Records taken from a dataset
== == ==

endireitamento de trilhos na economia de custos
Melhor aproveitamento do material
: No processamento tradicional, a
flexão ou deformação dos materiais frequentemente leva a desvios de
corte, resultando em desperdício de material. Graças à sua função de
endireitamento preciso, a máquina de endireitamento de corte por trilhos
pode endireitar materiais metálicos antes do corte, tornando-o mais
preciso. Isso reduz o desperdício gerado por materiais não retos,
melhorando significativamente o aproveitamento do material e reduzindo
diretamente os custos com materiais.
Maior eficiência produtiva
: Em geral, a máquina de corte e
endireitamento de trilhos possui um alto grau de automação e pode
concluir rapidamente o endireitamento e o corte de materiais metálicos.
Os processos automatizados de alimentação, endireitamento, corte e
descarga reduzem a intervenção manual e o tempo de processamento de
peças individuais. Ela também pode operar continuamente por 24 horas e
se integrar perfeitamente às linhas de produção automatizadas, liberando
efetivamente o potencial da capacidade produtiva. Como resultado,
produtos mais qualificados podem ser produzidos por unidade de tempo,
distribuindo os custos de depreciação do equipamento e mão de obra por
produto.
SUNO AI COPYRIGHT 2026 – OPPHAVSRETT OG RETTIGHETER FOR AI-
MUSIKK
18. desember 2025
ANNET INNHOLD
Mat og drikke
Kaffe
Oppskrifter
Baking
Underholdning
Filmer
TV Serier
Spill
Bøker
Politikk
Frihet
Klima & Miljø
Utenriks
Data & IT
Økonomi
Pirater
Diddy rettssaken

== == ==

● **Task objective**: Duplicate the lines word for word, beginning with the first one and continuing through the line that contains "peças individuais. Ela".

● **Problem solution**:
endireitamento de trilhos na economia de custos
Melhor aproveitamento do material
: No processamento tradicional, a
flexão ou deformação dos materiais frequentemente leva a desvios de
corte, resultando em desperdício de material. Graças à sua função de
endireitamento preciso, a máquina de endireitamento de corte por trilhos
pode endireitar materiais metálicos antes do corte, tornando-o mais
preciso. Isso reduz o desperdício gerado por materiais não retos,
melhorando significativamente o aproveitamento do material e reduzindo
diretamente os custos com materiais.
Maior eficiência produtiva
: Em geral, a máquina de corte e
endireitamento de trilhos possui um alto grau de automação e pode
concluir rapidamente o endireitamento e o corte de materiais metálicos.
Os processos automatizados de alimentação, endireitamento, corte e
descarga reduzem a intervenção manual e o tempo de processamento de
peças individuais. Ela também pode operar continuamente por 24 horas e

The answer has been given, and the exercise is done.